Kutipan Halaman:
>>>>
Masyarakat boleh sedikit lega dengan adanya KPK sebagai penyelamat. Beberapa calon menteri yang diduga titipan gagal lolos menjadi menteri karena memiliki rapor merah dari KPK. Walaupun tidak sepenuhnya memuaskan, namun paling tidak jabatan menteri tidak diduduki oleh mereka yang memiliki masa lalu korupsi.

Terbaru calon Kapolri Budi Gunawan yang dipilih Jokowi dan bahkan sudah disetujui DPR, harus menunda pelantikannya karena tiba-tiba dijadikan tersangka rekening gendut oleh KPK. Budi Gunawan wajib menjalankan proses hukum terlebih dahulu untuk menentukan status hukumnya sebelum menjadi Kapolri. Jika ia diputuskan bersalah, maka Jokowi harus kembali mencari calon Kapolri yang baru. Lagi-lagi kursi jabatan terhindar dari terduga koruptor pilihan Jokowi.

3 Dugaan

Ada apa dengan Jokowi? Mengapa berulang kali ia memilih dan bahkan melantik para pejabat yang tidak berintegritas? Mengapa ia dengan terang-terangan mengecewakan harapan masyarakat, terutama para pemilihnya? Dugaan pertama: karena ia memang sebenarnya tidak memiliki integritas itu sendiri. Pemilihnya telah tertipu. Ia sebenarnya hanya politikus seperti pada umumnya yang akan membagikan jabatan kepada mereka yang akan menguntungkannya secara pribadi.
<<<<
Data:
>>>>
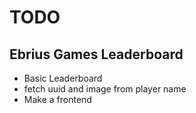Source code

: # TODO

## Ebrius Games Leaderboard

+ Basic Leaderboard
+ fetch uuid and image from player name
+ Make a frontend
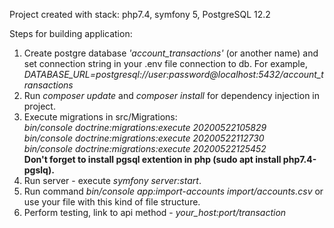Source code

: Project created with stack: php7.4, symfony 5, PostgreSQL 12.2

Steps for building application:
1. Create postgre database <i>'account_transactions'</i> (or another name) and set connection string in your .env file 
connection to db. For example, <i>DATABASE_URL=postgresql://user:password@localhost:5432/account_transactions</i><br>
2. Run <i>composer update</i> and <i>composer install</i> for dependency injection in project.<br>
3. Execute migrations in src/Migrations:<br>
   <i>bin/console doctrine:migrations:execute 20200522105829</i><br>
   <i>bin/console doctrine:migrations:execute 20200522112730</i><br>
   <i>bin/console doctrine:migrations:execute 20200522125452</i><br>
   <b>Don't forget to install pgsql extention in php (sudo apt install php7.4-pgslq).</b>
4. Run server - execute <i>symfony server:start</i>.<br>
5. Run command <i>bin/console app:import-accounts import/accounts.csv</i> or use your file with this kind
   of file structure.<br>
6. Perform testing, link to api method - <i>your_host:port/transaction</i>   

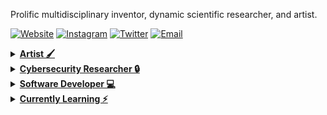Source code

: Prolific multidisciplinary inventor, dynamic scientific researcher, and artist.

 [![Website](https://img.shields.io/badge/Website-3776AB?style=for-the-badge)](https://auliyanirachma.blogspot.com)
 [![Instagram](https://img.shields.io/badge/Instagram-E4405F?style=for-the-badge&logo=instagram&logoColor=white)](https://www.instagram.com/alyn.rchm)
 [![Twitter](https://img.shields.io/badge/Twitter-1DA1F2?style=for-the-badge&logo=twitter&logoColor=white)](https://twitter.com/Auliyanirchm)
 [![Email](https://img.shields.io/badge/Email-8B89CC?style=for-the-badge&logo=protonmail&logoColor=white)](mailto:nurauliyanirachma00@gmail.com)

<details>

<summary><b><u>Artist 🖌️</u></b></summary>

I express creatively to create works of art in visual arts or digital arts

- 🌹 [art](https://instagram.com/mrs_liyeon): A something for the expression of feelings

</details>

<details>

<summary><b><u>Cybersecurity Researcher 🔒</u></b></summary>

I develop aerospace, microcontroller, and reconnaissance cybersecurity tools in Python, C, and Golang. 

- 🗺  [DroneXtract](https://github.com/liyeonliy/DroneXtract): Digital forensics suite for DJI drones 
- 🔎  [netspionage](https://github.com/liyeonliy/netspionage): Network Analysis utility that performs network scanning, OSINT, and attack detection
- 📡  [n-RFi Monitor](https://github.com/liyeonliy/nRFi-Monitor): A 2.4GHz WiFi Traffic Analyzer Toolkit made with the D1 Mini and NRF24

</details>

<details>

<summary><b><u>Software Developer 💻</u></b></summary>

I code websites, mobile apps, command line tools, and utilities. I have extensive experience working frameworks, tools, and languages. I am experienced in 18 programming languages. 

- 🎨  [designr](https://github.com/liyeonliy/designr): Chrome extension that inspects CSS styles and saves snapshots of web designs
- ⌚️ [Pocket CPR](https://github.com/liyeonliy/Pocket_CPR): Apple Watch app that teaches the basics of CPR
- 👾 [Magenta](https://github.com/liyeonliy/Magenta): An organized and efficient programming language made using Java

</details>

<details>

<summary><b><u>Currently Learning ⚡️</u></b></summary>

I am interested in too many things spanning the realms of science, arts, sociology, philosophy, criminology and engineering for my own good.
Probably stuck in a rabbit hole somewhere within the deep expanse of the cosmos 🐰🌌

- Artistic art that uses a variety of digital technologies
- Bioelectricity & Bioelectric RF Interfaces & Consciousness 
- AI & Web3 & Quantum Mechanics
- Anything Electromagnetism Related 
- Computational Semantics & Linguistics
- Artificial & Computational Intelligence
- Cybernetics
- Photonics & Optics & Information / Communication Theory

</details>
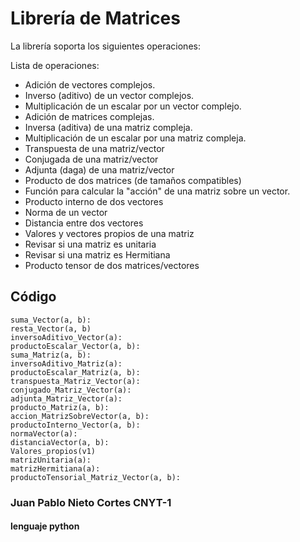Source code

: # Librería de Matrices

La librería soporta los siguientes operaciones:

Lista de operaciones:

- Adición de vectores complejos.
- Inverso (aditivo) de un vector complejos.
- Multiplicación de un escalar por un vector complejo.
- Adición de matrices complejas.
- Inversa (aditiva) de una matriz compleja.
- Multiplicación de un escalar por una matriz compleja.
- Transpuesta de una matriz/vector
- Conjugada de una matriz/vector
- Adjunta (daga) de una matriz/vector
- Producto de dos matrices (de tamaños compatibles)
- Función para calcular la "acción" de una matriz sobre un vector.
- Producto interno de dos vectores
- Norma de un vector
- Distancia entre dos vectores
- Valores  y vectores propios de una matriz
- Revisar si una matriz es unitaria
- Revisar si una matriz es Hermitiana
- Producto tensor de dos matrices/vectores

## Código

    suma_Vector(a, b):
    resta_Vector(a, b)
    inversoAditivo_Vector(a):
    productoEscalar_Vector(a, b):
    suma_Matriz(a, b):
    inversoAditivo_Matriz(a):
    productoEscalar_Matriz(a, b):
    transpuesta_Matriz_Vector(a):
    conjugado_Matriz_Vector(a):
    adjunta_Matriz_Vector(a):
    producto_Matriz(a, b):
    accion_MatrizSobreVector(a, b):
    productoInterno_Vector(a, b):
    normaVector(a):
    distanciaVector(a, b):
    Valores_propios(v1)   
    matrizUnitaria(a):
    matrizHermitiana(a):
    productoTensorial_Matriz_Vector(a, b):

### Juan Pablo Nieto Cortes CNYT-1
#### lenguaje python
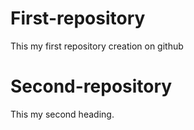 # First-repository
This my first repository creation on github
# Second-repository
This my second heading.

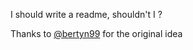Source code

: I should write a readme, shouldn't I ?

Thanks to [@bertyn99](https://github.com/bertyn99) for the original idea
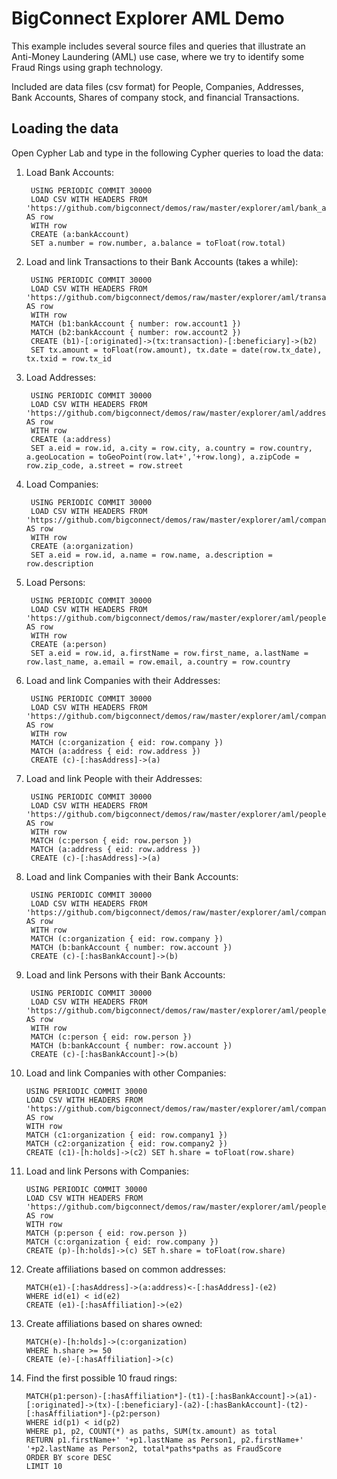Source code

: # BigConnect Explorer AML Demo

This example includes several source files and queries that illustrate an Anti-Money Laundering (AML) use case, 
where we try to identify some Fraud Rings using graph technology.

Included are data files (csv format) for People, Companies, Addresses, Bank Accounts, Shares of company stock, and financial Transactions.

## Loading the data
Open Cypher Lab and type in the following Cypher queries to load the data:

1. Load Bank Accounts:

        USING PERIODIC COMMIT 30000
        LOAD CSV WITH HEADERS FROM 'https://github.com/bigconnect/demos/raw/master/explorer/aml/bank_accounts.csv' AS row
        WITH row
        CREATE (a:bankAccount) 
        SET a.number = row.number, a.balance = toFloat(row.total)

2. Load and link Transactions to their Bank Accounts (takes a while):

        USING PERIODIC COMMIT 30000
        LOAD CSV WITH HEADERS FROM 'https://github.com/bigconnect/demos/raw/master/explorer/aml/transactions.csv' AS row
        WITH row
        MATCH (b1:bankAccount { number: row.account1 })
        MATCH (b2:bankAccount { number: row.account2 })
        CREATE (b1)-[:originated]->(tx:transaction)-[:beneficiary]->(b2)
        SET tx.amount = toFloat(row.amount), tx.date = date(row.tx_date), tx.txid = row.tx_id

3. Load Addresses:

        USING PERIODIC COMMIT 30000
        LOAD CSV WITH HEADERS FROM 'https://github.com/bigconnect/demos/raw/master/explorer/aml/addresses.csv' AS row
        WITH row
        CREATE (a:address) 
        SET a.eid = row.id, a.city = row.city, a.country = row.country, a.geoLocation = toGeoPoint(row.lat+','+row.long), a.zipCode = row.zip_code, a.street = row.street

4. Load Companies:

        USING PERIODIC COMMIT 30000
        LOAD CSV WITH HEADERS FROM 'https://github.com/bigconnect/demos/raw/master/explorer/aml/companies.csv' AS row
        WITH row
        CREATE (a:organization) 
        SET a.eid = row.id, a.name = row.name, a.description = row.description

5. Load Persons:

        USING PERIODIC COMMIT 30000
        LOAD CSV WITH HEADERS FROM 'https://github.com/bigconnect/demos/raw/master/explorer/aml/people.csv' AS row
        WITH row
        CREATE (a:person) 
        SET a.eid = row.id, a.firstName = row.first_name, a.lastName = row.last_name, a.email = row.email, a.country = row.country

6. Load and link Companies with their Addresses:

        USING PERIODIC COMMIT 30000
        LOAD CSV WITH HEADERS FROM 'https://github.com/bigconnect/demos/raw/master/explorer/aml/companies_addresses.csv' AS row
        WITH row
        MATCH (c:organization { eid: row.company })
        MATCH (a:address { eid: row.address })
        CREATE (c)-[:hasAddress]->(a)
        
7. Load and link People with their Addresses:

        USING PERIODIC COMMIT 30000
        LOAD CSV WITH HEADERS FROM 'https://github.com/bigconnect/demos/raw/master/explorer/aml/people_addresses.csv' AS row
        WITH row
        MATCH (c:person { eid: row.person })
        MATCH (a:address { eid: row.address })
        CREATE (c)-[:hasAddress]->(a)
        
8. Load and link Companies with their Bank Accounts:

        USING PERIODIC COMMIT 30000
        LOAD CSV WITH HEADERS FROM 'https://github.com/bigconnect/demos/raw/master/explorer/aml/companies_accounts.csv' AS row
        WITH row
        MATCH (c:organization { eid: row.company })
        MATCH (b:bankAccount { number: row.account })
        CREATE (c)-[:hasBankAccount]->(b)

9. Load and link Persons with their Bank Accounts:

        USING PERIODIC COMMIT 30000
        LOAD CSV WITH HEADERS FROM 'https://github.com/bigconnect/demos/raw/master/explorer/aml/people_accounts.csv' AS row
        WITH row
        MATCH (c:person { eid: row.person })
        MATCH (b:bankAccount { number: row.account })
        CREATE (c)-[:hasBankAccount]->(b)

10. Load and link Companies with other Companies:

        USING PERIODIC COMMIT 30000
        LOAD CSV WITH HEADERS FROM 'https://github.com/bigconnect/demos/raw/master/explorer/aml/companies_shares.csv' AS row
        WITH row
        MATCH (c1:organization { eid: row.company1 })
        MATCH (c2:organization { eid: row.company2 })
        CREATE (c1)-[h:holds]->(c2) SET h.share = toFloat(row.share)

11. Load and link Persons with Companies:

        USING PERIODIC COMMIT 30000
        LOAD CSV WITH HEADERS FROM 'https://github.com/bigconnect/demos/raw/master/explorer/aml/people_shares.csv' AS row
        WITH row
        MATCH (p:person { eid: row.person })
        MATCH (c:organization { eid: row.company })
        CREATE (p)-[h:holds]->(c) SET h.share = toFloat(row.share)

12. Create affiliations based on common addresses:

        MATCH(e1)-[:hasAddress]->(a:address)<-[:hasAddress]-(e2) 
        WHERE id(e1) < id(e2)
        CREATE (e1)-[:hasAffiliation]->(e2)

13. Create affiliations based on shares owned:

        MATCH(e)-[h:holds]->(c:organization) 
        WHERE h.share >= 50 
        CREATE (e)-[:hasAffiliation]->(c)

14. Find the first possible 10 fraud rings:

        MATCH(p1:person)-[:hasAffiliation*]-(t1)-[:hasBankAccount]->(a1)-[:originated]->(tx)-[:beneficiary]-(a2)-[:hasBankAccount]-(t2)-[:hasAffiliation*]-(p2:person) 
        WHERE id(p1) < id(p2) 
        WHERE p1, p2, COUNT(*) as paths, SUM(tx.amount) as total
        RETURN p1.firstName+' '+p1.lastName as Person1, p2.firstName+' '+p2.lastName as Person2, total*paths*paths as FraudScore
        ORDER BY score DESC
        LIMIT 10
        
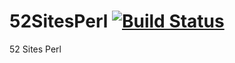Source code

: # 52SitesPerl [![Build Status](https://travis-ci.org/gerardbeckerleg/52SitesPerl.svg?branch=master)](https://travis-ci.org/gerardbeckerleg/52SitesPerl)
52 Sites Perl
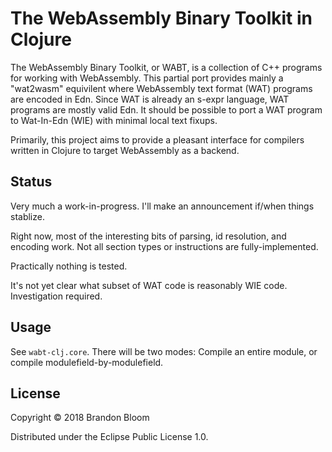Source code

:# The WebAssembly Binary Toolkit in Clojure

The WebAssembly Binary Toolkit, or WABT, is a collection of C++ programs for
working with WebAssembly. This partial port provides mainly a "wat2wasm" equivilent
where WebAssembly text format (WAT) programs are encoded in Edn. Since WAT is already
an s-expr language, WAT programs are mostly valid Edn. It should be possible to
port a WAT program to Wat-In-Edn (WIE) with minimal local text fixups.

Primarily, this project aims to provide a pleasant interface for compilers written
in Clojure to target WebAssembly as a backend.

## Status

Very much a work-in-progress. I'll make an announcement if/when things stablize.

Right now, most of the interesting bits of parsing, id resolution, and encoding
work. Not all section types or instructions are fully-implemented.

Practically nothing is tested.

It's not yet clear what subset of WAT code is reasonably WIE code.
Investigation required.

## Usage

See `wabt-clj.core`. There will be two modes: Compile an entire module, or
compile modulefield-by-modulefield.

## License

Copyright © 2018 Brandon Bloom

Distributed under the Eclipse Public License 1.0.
<<<<
Terjemahkan ke dalam bahasa Inggris kalimat dari kutipan halaman ini: "Budi Gunawan wajib menjalankan proses hukum terlebih dahulu untuk menentukan status hukumnya sebelum menjadi Kapolri."

Jawaban Tugas: Budi Gunawan must first go through the legal process to determine his legal status before becoming Chief of the National Police.